Pasar a la acción, recuperar la soberanía popular

David Rodríguez

Tras la manifestación convocada a propósito de la huelga general del 31 de marzo de este año en contra la reforma de la Ley Laboral francesa promulgada por el gobierno de Hollande, pudimos ver al economista Frédéric Lordon, micrófono en mano, arengando a los jóvenes parisinos que comenzaban a tomar la Plaza de la República de París, lugar en el que permanecerían durante toda esa noche, dando así nacimiento a la llamada NuitDebout, es decir, una suerte de 15M dispuesto a ocupar las plazas de varias ciudades galas. Este acontecimiento del presente nos brinda, pues, la oportunidad de adentrarnos más a fondo en las ideas que defiende este intelectual y activista francés.

En el prólogo del libro, Lordon ya deja claro que lo suyo es ir de frente y no esquivar los problemas. Así, en forma de preguntas retóricas, comienza por responder a algunas de las objeciones a las que se enfrenta cualquiera que, en una conversación política dentro de los círculos de izquierdas, formule la idea de la salida del euro como una vía practicable para recuperar la soberanía popular.

Así, Lordon se pregunta: “Salir del euro… para quedarse en el capitalismo?”; a lo que responde reconociendo que salir del euro no es salir del capitalismo, pero que “salir del capitalismo es más fácil de proclamar que de pensar”. A continuación, Lordon se pregunta: “Relanzar el crecimiento… cuando el planeta agoniza?”; y se responde: “Claro que ha llegado! [el momento de poner en cuestión la lógica absurda del crecimiento del PIB] Pero el decrecimiento rigurosamente aplicado es una alteración tan profunda de las relaciones sociales […] que viene a ser otra manera de decir salida del capitalismo”. Prosigue después con la pregunta: “Restablecer la soberanía… para dársela a unos representantes?”; y se responde: “La desposesión se eleva al cuadrado cuando a la que es inherente a la propia representación se suma la que despoja la representación atrapándola en unas obligaciones de rango superior, las de los tratados europeos”. Finalmente, nuestro autor expresa la necesidad de no decaer y de “Intentarlo otra vez”, aclarando que la salida del euro y la recuperación de la soberanía monetaria forman parte del “programa de las condiciones necesarias y no, desde luego, de las condiciones suficientes”; a lo que añade que “no es un progreso decisivo, es decir, que decida por sí solo, pero es […] un metaprogreso, o sea, la posibilidad de progresos futuros.”

* _Tarea_
Cambia "intelectual y activista francés" por "pensador francés" y escribe completo el pasaje del texto sobre Frédéric Lordon que va desde "Tras la manifestación" hasta "y activista francés.", ambos incluidos.

* _Material proporcionado_

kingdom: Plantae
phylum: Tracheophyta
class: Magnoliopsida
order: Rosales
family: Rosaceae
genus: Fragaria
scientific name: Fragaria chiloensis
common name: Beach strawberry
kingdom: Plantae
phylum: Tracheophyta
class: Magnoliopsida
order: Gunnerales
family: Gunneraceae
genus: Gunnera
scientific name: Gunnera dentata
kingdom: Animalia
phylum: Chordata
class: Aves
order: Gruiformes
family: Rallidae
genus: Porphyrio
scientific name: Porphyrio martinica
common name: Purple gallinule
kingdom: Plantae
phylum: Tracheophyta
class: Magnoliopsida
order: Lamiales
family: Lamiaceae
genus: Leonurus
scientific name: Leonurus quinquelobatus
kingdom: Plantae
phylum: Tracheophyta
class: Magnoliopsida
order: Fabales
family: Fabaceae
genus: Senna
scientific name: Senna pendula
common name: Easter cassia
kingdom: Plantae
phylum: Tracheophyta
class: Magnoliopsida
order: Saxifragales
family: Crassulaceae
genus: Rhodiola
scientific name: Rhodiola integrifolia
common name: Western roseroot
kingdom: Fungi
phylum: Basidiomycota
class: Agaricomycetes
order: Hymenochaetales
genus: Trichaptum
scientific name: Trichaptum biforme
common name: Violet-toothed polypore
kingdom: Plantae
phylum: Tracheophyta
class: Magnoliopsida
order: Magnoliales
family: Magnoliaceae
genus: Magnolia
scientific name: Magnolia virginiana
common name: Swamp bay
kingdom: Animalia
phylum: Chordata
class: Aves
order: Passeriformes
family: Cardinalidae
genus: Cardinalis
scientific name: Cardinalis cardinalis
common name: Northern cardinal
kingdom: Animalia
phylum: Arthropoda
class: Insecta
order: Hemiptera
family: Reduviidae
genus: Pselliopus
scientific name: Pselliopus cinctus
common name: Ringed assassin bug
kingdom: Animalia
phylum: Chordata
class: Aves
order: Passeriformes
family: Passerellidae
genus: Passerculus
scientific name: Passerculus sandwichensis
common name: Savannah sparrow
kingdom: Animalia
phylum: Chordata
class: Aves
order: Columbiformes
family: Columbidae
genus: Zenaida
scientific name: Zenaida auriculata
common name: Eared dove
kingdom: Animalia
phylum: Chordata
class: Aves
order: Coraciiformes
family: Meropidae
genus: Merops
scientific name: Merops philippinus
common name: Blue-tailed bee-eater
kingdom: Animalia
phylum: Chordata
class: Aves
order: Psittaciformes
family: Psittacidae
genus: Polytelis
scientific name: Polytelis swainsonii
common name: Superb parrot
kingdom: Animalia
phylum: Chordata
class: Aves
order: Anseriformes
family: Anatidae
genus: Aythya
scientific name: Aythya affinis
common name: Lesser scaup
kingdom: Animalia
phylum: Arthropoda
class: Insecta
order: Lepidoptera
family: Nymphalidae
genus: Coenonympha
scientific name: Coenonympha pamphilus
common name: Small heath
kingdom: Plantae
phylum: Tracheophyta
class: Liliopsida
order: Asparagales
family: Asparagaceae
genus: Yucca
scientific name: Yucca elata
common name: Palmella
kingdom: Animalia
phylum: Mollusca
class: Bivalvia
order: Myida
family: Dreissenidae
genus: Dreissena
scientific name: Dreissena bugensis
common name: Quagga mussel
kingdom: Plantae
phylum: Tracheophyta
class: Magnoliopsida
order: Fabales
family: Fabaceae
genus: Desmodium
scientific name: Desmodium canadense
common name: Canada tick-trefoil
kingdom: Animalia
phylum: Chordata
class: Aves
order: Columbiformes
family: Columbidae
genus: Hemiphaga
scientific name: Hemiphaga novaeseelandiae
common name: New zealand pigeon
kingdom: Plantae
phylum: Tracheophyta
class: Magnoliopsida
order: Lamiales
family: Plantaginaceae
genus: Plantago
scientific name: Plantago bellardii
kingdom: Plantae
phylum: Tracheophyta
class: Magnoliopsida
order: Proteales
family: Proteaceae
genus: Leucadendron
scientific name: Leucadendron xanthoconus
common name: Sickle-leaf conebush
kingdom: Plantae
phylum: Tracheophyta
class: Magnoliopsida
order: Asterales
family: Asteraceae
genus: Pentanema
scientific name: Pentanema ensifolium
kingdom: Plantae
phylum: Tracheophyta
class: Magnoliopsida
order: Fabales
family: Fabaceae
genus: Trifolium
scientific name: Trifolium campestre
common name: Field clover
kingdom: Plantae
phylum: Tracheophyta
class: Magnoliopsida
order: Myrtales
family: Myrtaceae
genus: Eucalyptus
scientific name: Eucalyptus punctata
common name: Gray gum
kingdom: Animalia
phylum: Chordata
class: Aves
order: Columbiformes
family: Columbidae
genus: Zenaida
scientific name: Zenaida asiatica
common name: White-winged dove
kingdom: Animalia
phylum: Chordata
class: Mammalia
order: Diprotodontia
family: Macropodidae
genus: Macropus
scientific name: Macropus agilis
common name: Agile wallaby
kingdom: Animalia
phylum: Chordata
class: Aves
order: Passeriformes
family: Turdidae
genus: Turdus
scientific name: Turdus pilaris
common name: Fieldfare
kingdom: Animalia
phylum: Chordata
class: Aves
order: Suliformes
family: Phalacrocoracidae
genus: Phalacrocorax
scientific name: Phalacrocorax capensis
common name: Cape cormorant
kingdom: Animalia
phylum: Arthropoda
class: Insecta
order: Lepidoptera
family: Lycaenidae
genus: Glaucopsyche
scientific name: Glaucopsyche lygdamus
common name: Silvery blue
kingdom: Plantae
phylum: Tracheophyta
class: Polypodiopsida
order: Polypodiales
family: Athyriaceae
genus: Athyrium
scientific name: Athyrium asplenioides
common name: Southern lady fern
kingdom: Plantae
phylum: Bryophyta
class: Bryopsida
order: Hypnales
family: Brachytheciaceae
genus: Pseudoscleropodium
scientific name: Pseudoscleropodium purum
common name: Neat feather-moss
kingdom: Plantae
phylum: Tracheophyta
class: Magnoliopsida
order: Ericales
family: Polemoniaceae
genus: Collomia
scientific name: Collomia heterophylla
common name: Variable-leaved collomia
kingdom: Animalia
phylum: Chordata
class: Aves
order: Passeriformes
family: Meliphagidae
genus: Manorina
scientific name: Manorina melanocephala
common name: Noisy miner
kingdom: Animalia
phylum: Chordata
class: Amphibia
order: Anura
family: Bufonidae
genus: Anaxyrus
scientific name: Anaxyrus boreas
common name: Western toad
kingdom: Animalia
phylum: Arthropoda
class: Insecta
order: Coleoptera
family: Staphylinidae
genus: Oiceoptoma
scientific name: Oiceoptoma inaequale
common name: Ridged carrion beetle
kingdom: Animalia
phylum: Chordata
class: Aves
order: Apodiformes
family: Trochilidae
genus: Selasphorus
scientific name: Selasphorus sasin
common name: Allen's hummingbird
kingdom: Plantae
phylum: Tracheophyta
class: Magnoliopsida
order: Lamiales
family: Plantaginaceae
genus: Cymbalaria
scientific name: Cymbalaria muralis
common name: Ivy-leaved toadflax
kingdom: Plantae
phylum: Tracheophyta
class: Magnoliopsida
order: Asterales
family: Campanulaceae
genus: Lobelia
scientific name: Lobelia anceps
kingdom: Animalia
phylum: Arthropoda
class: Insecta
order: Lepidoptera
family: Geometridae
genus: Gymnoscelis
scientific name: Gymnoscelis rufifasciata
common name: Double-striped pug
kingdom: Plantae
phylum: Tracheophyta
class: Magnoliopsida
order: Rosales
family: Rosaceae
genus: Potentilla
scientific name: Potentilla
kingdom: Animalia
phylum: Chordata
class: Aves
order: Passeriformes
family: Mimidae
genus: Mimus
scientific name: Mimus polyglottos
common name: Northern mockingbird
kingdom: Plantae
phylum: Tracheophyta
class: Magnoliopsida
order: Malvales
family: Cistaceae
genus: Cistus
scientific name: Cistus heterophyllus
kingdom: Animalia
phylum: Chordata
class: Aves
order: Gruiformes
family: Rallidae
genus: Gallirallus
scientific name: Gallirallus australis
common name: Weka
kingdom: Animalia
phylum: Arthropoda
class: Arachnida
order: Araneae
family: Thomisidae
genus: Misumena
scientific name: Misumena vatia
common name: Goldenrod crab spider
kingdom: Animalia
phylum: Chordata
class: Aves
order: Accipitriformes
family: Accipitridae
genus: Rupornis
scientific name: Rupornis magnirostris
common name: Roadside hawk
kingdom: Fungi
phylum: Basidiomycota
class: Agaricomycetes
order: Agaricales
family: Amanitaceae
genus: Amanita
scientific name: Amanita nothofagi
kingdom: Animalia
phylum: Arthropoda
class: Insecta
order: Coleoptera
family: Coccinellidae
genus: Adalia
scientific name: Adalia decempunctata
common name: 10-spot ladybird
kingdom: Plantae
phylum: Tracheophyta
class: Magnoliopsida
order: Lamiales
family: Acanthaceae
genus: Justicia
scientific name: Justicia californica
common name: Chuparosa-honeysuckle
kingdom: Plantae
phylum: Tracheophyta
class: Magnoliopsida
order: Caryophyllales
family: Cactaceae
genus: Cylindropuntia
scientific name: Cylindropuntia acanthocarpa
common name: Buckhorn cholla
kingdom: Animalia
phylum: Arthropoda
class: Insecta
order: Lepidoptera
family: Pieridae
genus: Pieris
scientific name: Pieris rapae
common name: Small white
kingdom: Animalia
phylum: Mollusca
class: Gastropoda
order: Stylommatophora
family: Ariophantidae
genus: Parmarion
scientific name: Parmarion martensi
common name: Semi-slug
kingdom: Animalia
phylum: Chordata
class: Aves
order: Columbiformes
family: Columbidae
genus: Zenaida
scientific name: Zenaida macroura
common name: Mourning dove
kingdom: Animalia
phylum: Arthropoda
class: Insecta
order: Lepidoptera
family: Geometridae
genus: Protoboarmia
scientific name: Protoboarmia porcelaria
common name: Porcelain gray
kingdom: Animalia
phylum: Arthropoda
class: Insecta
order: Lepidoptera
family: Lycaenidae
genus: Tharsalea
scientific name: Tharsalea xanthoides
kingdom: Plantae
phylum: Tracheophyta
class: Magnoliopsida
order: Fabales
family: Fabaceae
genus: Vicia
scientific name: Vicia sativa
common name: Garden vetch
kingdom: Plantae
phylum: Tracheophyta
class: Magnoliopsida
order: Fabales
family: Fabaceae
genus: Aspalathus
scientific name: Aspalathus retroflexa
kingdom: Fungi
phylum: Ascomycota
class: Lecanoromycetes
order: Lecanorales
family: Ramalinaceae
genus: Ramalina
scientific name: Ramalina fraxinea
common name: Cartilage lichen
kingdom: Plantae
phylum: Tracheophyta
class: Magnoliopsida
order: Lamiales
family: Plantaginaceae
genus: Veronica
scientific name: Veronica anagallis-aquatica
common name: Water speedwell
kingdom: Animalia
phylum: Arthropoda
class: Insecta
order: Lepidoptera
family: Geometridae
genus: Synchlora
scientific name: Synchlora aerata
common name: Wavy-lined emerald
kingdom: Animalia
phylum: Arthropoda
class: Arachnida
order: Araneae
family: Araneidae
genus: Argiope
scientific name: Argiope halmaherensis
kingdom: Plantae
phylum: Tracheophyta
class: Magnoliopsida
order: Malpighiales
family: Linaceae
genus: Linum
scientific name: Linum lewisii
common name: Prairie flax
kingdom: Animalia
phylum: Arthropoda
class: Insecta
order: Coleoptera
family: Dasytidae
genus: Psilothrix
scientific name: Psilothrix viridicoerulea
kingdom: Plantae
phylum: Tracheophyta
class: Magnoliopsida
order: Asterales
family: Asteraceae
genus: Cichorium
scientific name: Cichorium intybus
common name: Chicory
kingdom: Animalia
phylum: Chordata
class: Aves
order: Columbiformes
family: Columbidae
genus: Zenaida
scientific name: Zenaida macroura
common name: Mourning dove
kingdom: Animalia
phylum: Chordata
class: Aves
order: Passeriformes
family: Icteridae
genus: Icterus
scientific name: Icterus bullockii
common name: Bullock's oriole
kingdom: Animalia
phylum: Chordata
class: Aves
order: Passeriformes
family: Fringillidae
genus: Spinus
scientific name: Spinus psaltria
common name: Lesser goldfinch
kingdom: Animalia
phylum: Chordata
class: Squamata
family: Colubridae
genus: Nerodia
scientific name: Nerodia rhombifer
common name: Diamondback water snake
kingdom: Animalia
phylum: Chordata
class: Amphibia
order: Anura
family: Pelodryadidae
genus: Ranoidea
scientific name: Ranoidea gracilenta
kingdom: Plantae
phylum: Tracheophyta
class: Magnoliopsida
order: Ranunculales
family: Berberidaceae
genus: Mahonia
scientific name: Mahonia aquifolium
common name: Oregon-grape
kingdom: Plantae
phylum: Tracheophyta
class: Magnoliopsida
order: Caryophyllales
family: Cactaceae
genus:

* _Respuesta_
Tras la manifestación convocada a propósito de la huelga general del 31 de marzo de este año en contra la reforma de la Ley Laboral francesa promulgada por el gobierno de Hollande, pudimos ver al economista Frédéric Lordon, micrófono en mano, arengando a los jóvenes parisinos que comenzaban a tomar la Plaza de la República de París, lugar en el que permanecerían durante toda esa noche, dando así nacimiento a la llamada NuitDebout, es decir, una suerte de 15M dispuesto a ocupar las plazas de varias ciudades galas. Este acontecimiento del presente nos brinda, pues, la oportunidad de adentrarnos más a fondo en las ideas que defiende este pensador francés.